**Material for this task**
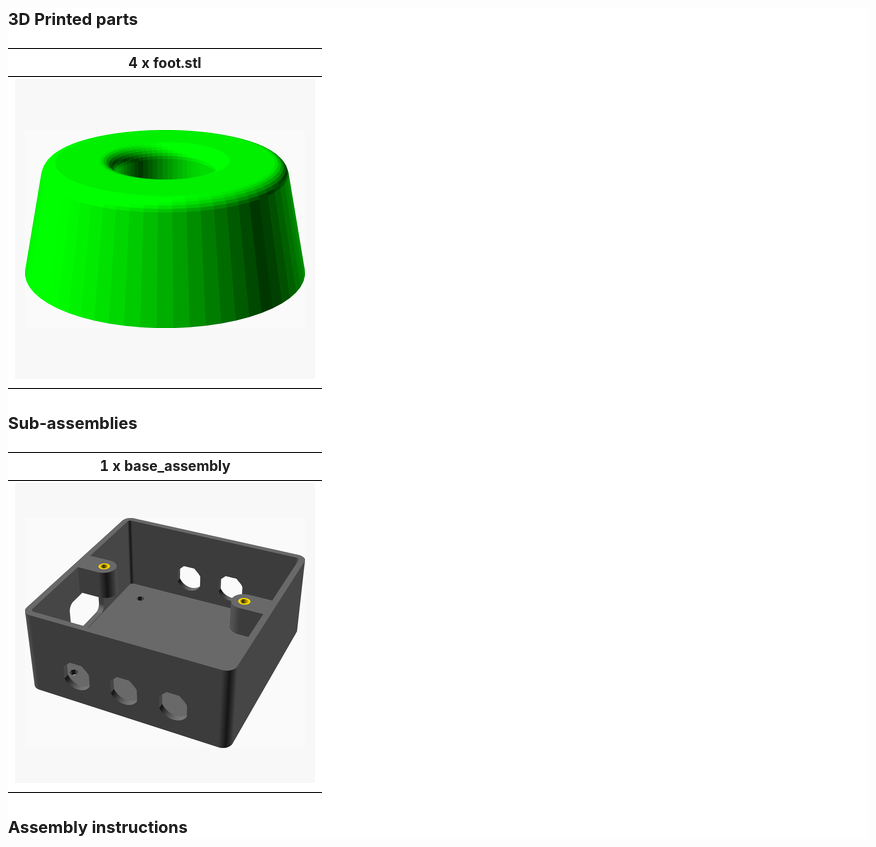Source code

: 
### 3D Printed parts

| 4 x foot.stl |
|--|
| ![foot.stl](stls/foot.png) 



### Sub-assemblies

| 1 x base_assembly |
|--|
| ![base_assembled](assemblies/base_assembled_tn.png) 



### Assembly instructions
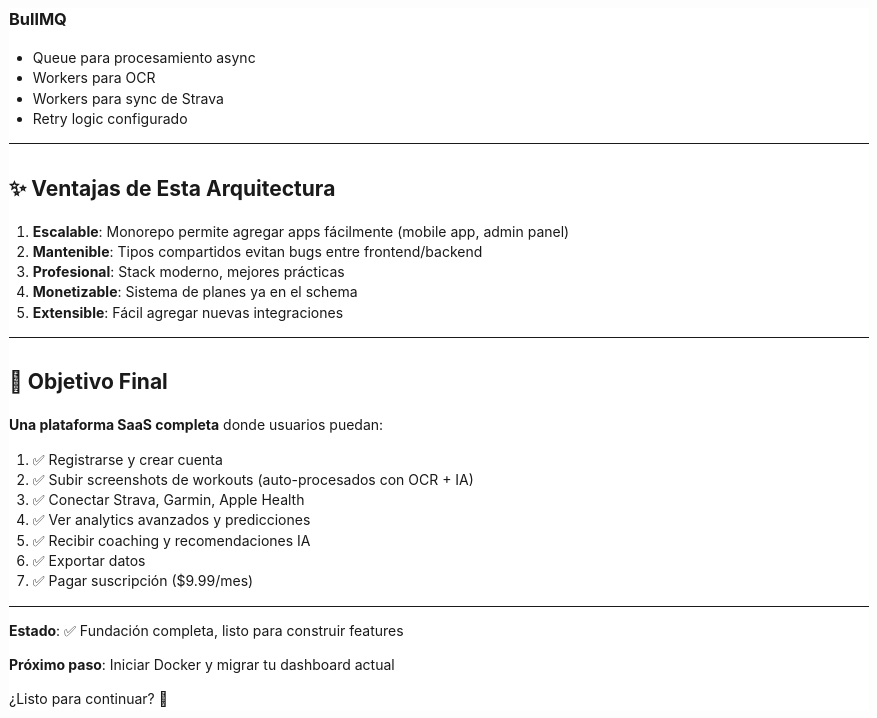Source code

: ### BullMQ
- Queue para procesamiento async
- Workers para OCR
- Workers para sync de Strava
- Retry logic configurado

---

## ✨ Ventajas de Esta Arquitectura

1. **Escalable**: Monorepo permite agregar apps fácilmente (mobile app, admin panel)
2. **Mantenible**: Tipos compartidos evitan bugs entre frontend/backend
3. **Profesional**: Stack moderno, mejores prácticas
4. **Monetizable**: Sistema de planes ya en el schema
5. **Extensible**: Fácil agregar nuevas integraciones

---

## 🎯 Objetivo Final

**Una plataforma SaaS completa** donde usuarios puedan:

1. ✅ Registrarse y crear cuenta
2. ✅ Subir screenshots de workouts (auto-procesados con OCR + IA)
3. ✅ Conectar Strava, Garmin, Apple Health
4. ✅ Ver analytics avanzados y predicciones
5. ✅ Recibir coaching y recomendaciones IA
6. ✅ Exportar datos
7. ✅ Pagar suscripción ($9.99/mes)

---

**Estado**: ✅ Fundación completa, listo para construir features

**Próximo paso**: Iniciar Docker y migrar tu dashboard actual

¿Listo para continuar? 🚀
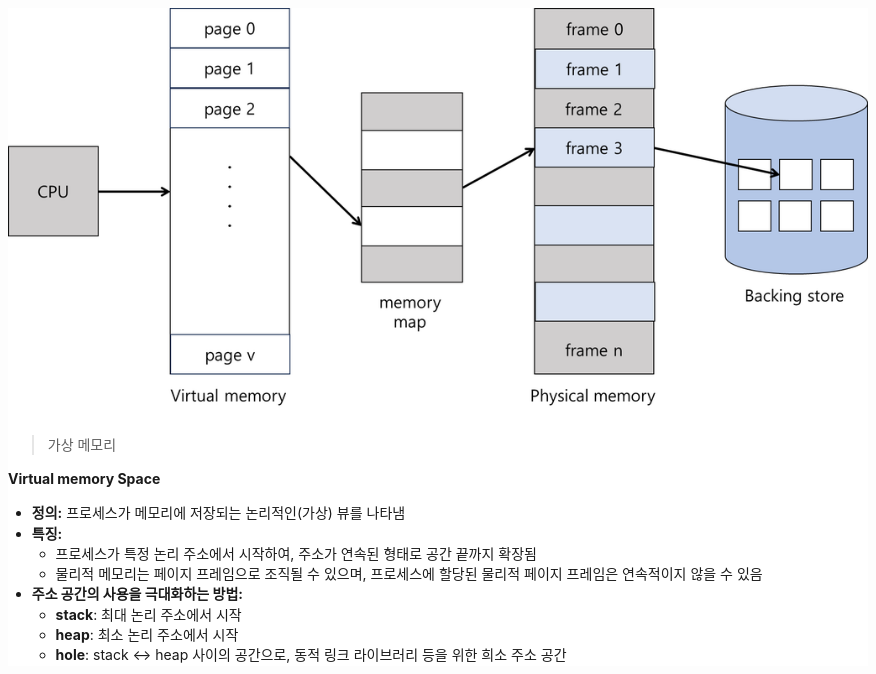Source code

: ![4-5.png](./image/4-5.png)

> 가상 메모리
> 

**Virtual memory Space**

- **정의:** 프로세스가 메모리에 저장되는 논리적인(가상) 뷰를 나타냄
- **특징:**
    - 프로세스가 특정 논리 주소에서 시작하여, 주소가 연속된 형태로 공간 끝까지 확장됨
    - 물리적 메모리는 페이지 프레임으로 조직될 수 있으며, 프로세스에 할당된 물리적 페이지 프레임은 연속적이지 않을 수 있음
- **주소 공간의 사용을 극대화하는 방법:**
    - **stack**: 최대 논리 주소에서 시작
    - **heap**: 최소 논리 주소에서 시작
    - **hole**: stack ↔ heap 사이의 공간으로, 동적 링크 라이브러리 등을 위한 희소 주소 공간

**What you should do**
Leave every image out and retype the entries above word for word.

**Task solution**
Source code

: 
### 3D Printed parts

| 4 x foot.stl |
|--|
| ![foot.stl](stls/foot.png) 



### Sub-assemblies

| 1 x base_assembly |
|--|
| ![base_assembled](assemblies/base_assembled_tn.png) 



### Assembly instructions
Source code

: ### BullMQ
- Queue para procesamiento async
- Workers para OCR
- Workers para sync de Strava
- Retry logic configurado

---

## ✨ Ventajas de Esta Arquitectura

1. **Escalable**: Monorepo permite agregar apps fácilmente (mobile app, admin panel)
2. **Mantenible**: Tipos compartidos evitan bugs entre frontend/backend
3. **Profesional**: Stack moderno, mejores prácticas
4. **Monetizable**: Sistema de planes ya en el schema
5. **Extensible**: Fácil agregar nuevas integraciones

---

## 🎯 Objetivo Final

**Una plataforma SaaS completa** donde usuarios puedan:

1. ✅ Registrarse y crear cuenta
2. ✅ Subir screenshots de workouts (auto-procesados con OCR + IA)
3. ✅ Conectar Strava, Garmin, Apple Health
4. ✅ Ver analytics avanzados y predicciones
5. ✅ Recibir coaching y recomendaciones IA
6. ✅ Exportar datos
7. ✅ Pagar suscripción ($9.99/mes)

---

**Estado**: ✅ Fundación completa, listo para construir features

**Próximo paso**: Iniciar Docker y migrar tu dashboard actual

¿Listo para continuar? 🚀
Source code

: ![4-5.png](./image/4-5.png)

> 가상 메모리
> 

**Virtual memory Space**

- **정의:** 프로세스가 메모리에 저장되는 논리적인(가상) 뷰를 나타냄
- **특징:**
    - 프로세스가 특정 논리 주소에서 시작하여, 주소가 연속된 형태로 공간 끝까지 확장됨
    - 물리적 메모리는 페이지 프레임으로 조직될 수 있으며, 프로세스에 할당된 물리적 페이지 프레임은 연속적이지 않을 수 있음
- **주소 공간의 사용을 극대화하는 방법:**
    - **stack**: 최대 논리 주소에서 시작
    - **heap**: 최소 논리 주소에서 시작
    - **hole**: stack ↔ heap 사이의 공간으로, 동적 링크 라이브러리 등을 위한 희소 주소 공간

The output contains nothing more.